---------- PROVIDED RECORDS
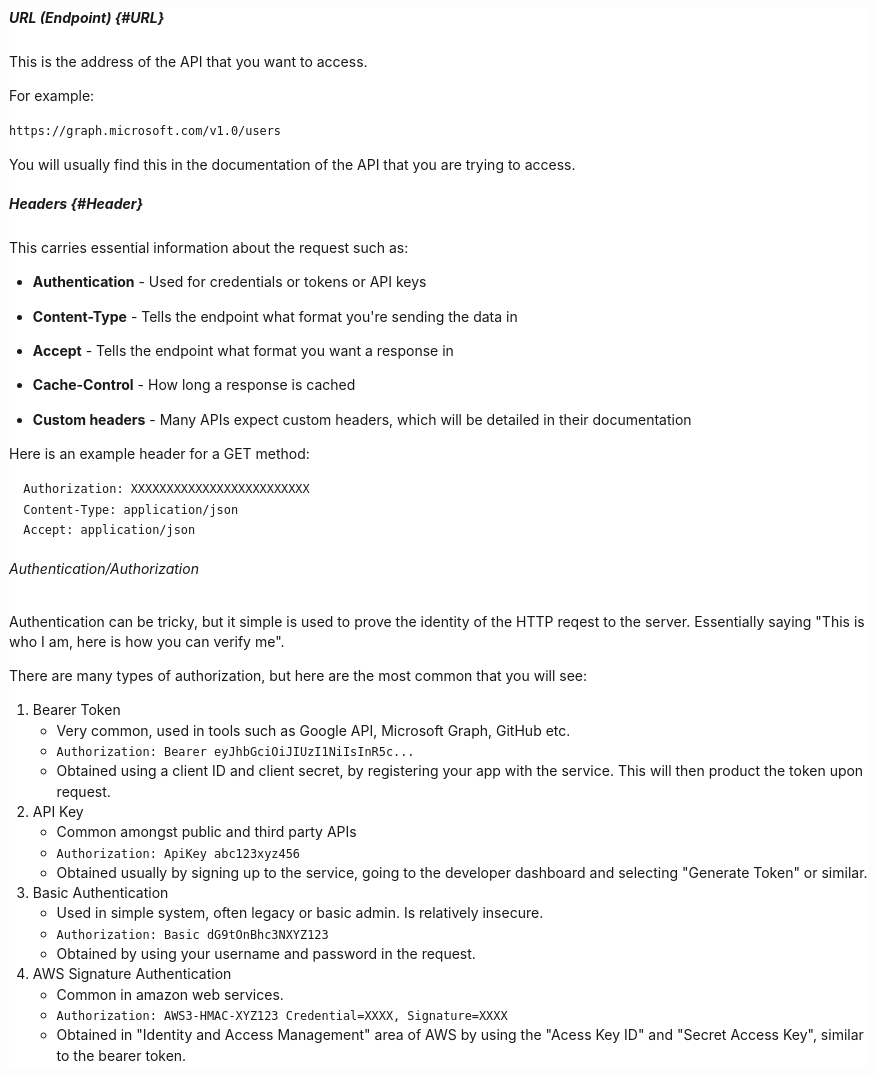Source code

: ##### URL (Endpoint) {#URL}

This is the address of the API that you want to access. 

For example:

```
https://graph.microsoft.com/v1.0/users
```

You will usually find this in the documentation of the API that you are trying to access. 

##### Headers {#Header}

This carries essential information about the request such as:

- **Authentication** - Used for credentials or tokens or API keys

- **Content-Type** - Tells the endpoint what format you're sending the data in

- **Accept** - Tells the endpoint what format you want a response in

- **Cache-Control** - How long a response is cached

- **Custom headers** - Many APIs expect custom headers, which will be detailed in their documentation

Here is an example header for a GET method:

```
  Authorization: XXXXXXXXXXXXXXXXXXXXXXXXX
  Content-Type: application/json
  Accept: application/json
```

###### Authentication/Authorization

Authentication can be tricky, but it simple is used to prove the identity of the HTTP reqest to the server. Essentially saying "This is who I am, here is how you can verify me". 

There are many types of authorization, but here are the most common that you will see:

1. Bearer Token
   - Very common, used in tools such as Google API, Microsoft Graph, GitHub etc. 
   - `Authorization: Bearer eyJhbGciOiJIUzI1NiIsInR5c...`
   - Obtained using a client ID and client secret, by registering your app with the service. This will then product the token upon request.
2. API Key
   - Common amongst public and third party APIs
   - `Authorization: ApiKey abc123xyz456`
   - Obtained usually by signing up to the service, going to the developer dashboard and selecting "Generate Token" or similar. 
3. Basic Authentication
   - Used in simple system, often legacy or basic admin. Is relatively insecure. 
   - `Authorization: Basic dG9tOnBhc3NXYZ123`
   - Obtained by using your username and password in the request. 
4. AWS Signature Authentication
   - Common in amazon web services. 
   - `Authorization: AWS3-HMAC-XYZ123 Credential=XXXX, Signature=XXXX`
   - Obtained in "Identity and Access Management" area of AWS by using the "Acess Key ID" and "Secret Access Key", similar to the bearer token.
--------------------
# [REQUIRED ACTION]
Write out the entries again, exactly as given, skipping any images.

# [COMPLETED EXERCISE]
Source code

: ##### URL (Endpoint) {#URL}

This is the address of the API that you want to access. 

For example:

```
https://graph.microsoft.com/v1.0/users
```

You will usually find this in the documentation of the API that you are trying to access. 

##### Headers {#Header}

This carries essential information about the request such as:

- **Authentication** - Used for credentials or tokens or API keys

- **Content-Type** - Tells the endpoint what format you're sending the data in

- **Accept** - Tells the endpoint what format you want a response in

- **Cache-Control** - How long a response is cached

- **Custom headers** - Many APIs expect custom headers, which will be detailed in their documentation

Here is an example header for a GET method:

```
  Authorization: XXXXXXXXXXXXXXXXXXXXXXXXX
  Content-Type: application/json
  Accept: application/json
```

###### Authentication/Authorization

Authentication can be tricky, but it simple is used to prove the identity of the HTTP reqest to the server. Essentially saying "This is who I am, here is how you can verify me". 

There are many types of authorization, but here are the most common that you will see:

1. Bearer Token
   - Very common, used in tools such as Google API, Microsoft Graph, GitHub etc. 
   - `Authorization: Bearer eyJhbGciOiJIUzI1NiIsInR5c...`
   - Obtained using a client ID and client secret, by registering your app with the service. This will then product the token upon request.
2. API Key
   - Common amongst public and third party APIs
   - `Authorization: ApiKey abc123xyz456`
   - Obtained usually by signing up to the service, going to the developer dashboard and selecting "Generate Token" or similar. 
3. Basic Authentication
   - Used in simple system, often legacy or basic admin. Is relatively insecure. 
   - `Authorization: Basic dG9tOnBhc3NXYZ123`
   - Obtained by using your username and password in the request. 
4. AWS Signature Authentication
   - Common in amazon web services. 
   - `Authorization: AWS3-HMAC-XYZ123 Credential=XXXX, Signature=XXXX`
   - Obtained in "Identity and Access Management" area of AWS by using the "Acess Key ID" and "Secret Access Key", similar to the bearer token.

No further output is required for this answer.